Yang Telah Mati
Di atas layar beranda ini,
Jemeri lekuk menari-nari,
Mengoceh narasi,
Basa-basi,
Membangkitkan jiwa yang mati,
Di sana, di ruang pengadilan negeri,
Orang-orang kecil terus menitik air mata,
Orang kaya menunjuk air muka,
Segar bercengkrama,
Riang tertawa gembira,
Menyaksikan rusaknya moral bangsa,
0leh orang-orang yang berkuasa.
Yang telah mati,
Ialah keadilan di negeri ini.
Haruskah seorang petani ladang,
Menyandang gelar panjang,
Agar ia (petani) peroleh kasih sayang,
Dan tidak dikekang?
Kemarin seorang petani dihukum,
Diadili, dipenjara,
Walau tidak sesuai pelanggarannya.
Tetapi hari ini,
Koruptor ditoleransi,
Adilkah?
Bagi petani,
Keadilan sudah mati,
dikubur di bumi,
Bumi ibu pertiwi,
Demikian padi yang ditanam sendiri,
Tak mampu selamatkan tubuh di ruang pengadilan negeri.
Susah,
Di negeri entah-berantah,
Hukum kehilangan etika,
Yang adil bukan lagi hukum, tetapi uang semata-mata.
Malaka, 18 April 2024.
Puisi ini ditulis berdasarkan hasil pengamatan penyair dilingkungan sosial.
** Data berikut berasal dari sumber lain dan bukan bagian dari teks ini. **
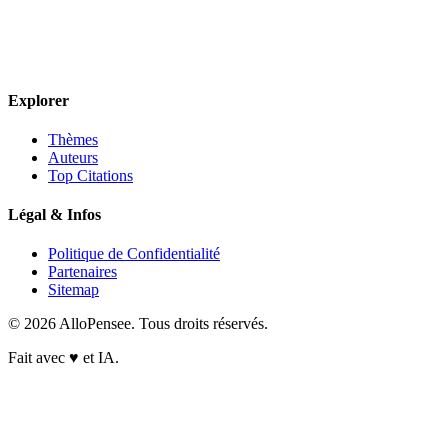
Explorer
Thèmes
Auteurs
Top Citations
Légal & Infos
Politique de Confidentialité
Partenaires
Sitemap
© 2026 AlloPensee. Tous droits réservés.
Fait avec
♥
et IA.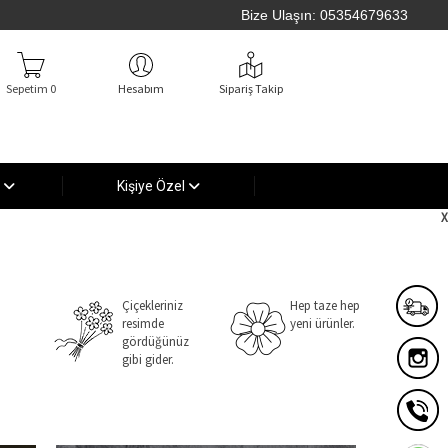
Bize Ulaşın:
05354679633
Sepetim 0
Hesabım
Sipariş Takip
ı
Kişiye Özel
Çiçekleriniz
Hep taze hep
resimde
yeni ürünler.
gördüğünüz
gibi gider.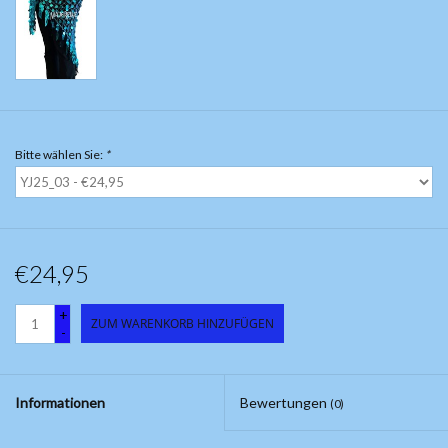
Bitte wählen Sie:
*
€24,95
+
ZUM WARENKORB HINZUFÜGEN
-
Informationen
Bewertungen
(0)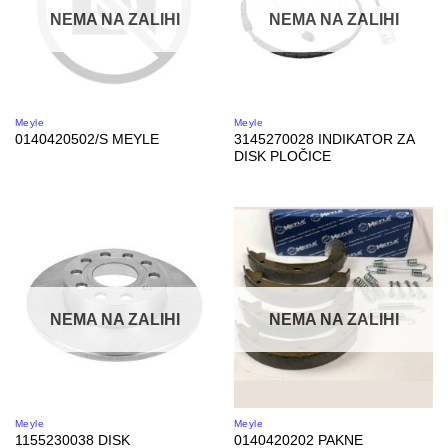
NEMA NA ZALIHI
NEMA NA ZALIHI
Meyle
Meyle
3145270028 INDIKATOR ZA
0140420502/S MEYLE
DISK PLOČICE
NEMA NA ZALIHI
NEMA NA ZALIHI
Meyle
Meyle
1155230038 DISK
0140420202 PAKNE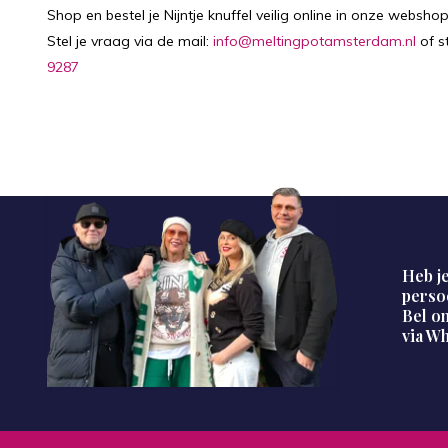
Shop en bestel je Nijntje knuffel veilig online in onze websh
Stel je vraag via de mail:
info@meltingpotamsterdam.nl
of s
9287
Heb je
perso
Bel on
via W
Demikian kronologi kejadiannya, termaktub hukum sebab akibat, dan menyebabkan kerugian kedua pihak (korban dan pelaku) dalam posisi setara. Namun putusan hakim saat sidang di pengadilan tanpa memperhatikan kerugian baik dari pihak korban maupun pelaku.